He tries to tell stories with his photos, understanbly resorting to journalistic or even publicity-type methods to do so. He captures the same reality that his contemporaries see, but he insists on using a different angle, to highlight aspects that others fail to notice. And he does so with a good dose of humour and the conviction that life, at which he also laughs, does not have just one interpretation. His photos don't always have to be framed, either. Sometimes he places them “screen-style” in empty boxes that call to mind a TV set, or he inserts them in openings that he makes in what look like drain pipes or ventilation shafts. The spectator then does not see the photos; through those holes, he or she follows the details of the life that breathes behind them.
The winner of a number of major awards, including one from Harvard University, Ernesto Javier Fernández Zalacaín, 50, is now an essential Cuban photographer and one of the most sought-after. As the son of a well-known photographer who won Cuba's National Visual Arts Award a few years ago, he had the good fortune to grow up rubbing elbows with other outstanding photographers on the island, people who were able to capture the experiences of their times, Life-magazine style, and who were less interested in being part of history and more interested in arriving on time to document it.

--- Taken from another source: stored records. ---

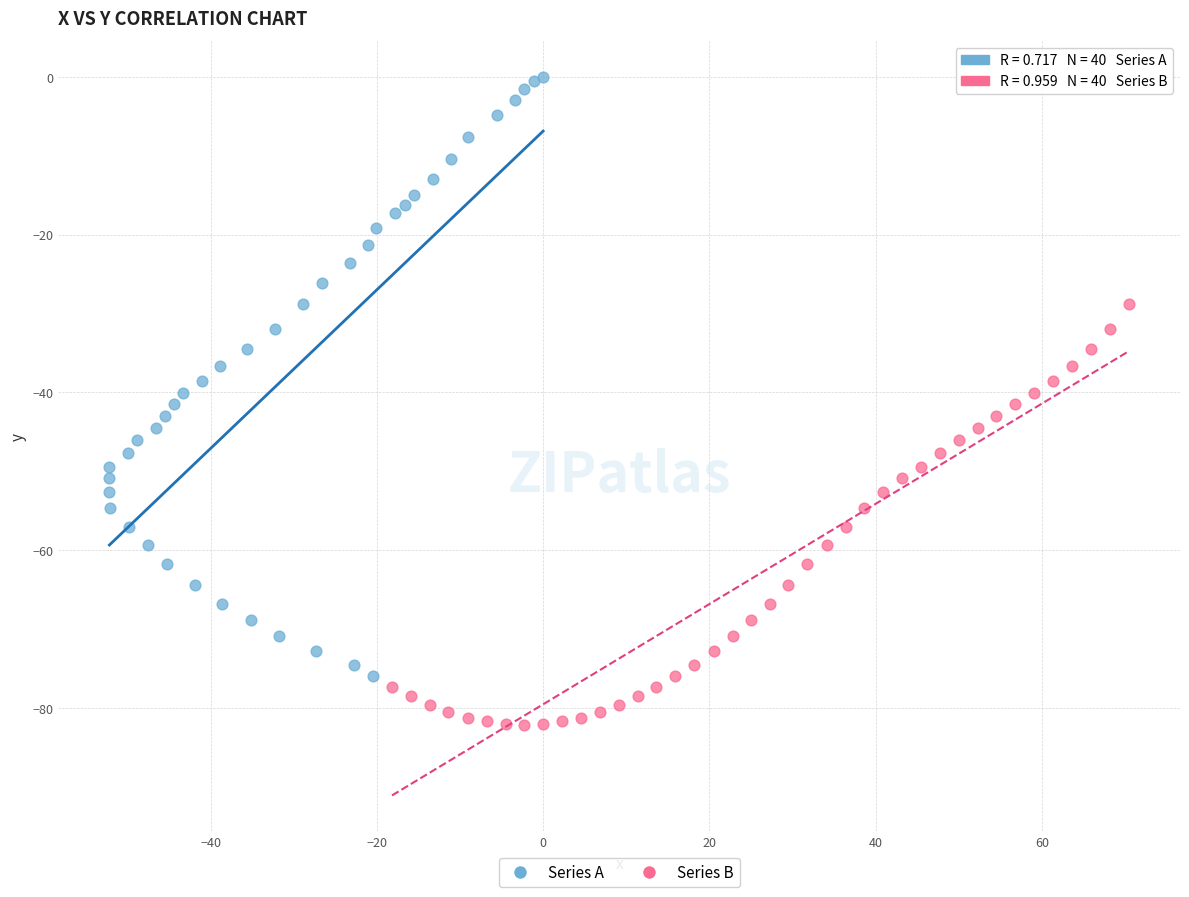

Which series has the largest Y range (max minus min)?

Series A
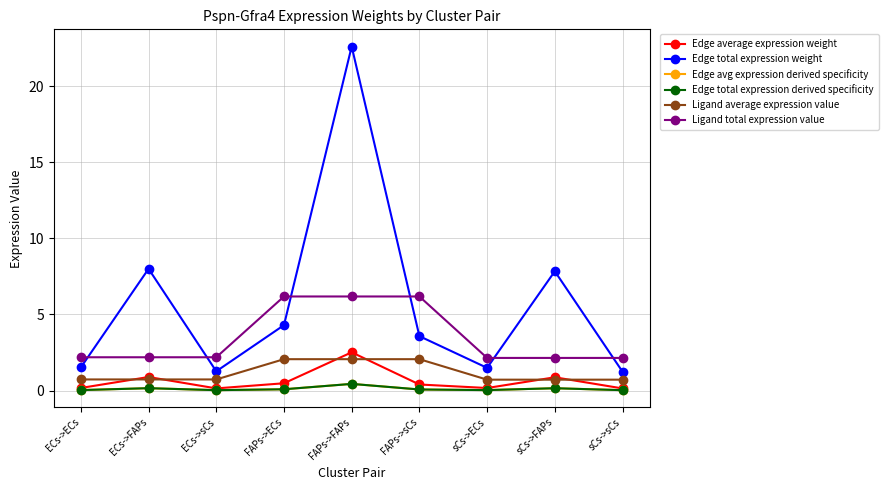

Reading left to right, list all the values displayed in this chart.

Edge average expression weight: 0.2	0.9	0.1	0.5	2.5	0.4	0.2	0.9	0.1
Edge total expression weight: 1.5	8.0	1.3	4.3	22.6	3.6	1.5	7.8	1.2
Edge avg expression derived specificity: 0.0	0.2	0.0	0.1	0.4	0.1	0.0	0.2	0.0
Edge total expression derived specificity: 0.0	0.2	0.0	0.1	0.4	0.1	0.0	0.2	0.0
Ligand average expression value: 0.7	0.7	0.7	2.1	2.1	2.1	0.7	0.7	0.7
Ligand total expression value: 2.2	2.2	2.2	6.2	6.2	6.2	2.1	2.1	2.1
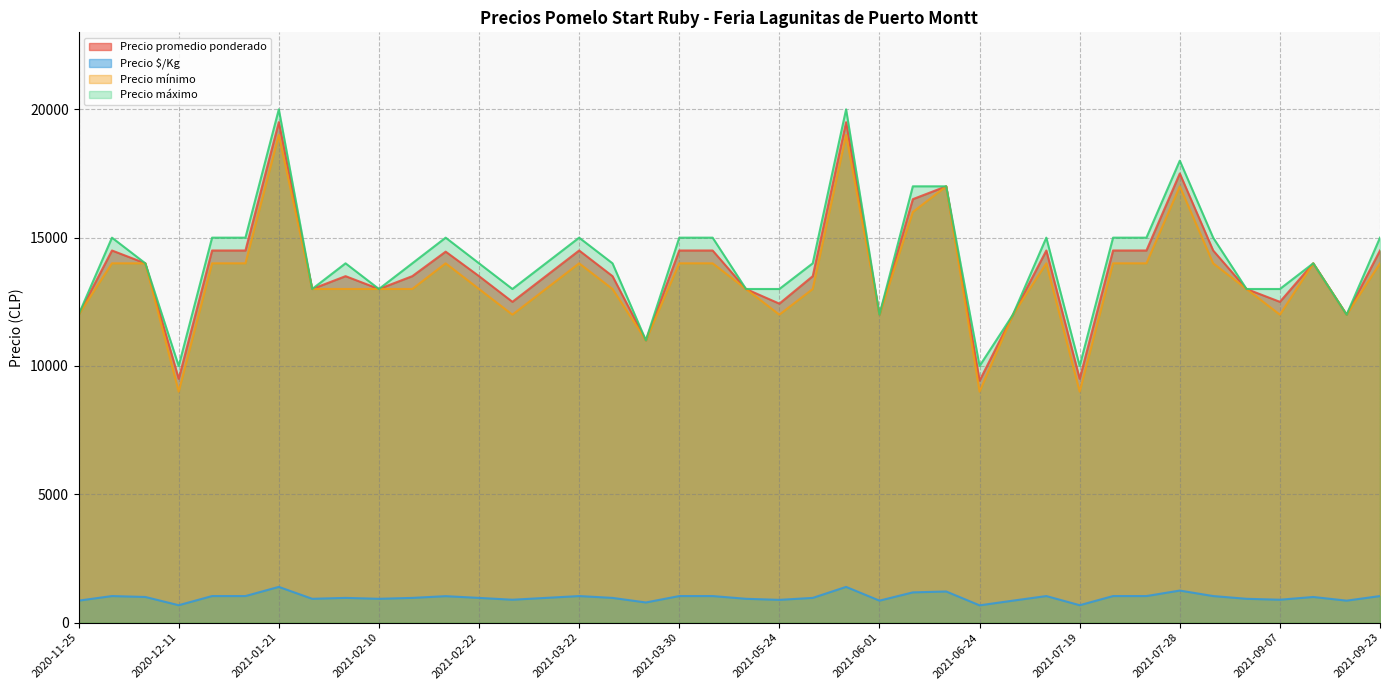

At which label is Precio promedio ponderado closest to 14464?

2021-02-12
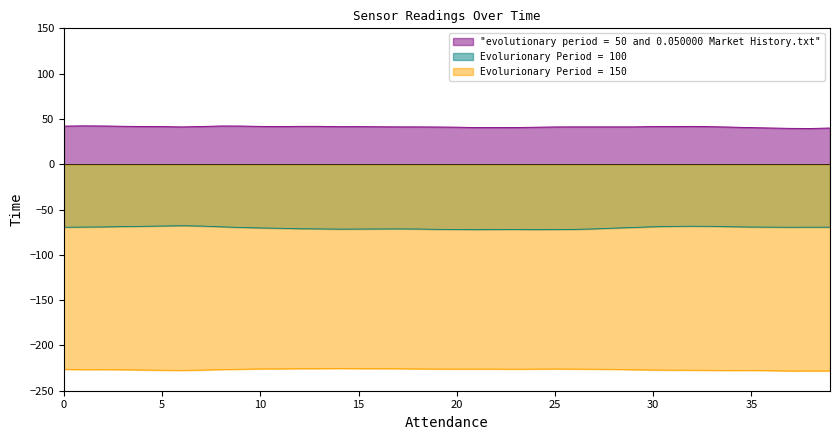

True or false: Evolurionary Period = 100 and "evolutionary period = 50 and 0.050000 Market History.txt" intersect in this chart.

False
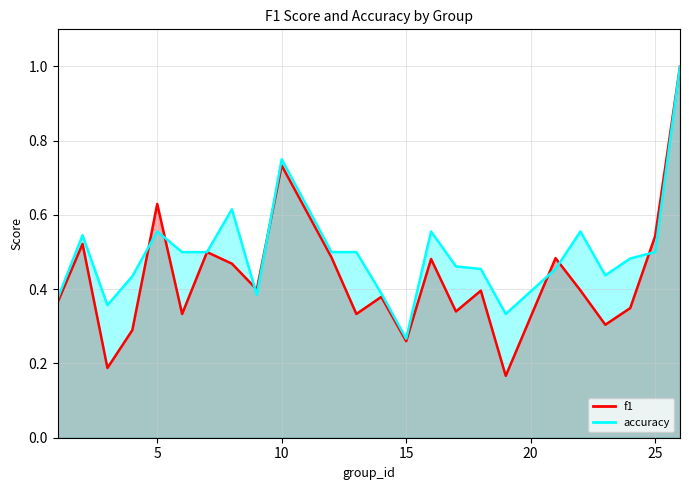

Is the value of f1 at 12 greater than the value of accuracy at 18?

No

With the exception of his father, Ernesto Fernández, all of these great photographers are now dead. Their legacy, which marks a certain period in the history of this country's photography, can be found in the pages of magazines and newspapers. The days of major photo essays and two page spreads are over. As Ernesto Javier says, it was like a farewell to the camera. He says there are many good Cuban photos from the 1960s, but few if any from the Mariel exodus in 1980 or the early years of the economic crisis that we Cubans know as the “special period.” Therefore, since the mid-1990s, Ernest Javier Fernández has sought to capture everything he can with his lens.
Before that, he wrote stories—which didn't go very far—and chronicles for youth magazines, which he later compiled into a book. One person who was decisive to his efforts was Guillermo Cabrera Álvarez, a cutting, irreverent journalist who infused every single page that he wrote with his battle against insensitivity, prejudice, apathy, lack of motivation, selfishness, vanity and intolerance.
Years of many films and lots of reading went by until Ernesto Javier realized that, in the end, photography was his destiny. It is an art that has allowed him to live comfortably and that has provided him with quite a few satisfactions, as well as the opportunity to have fun.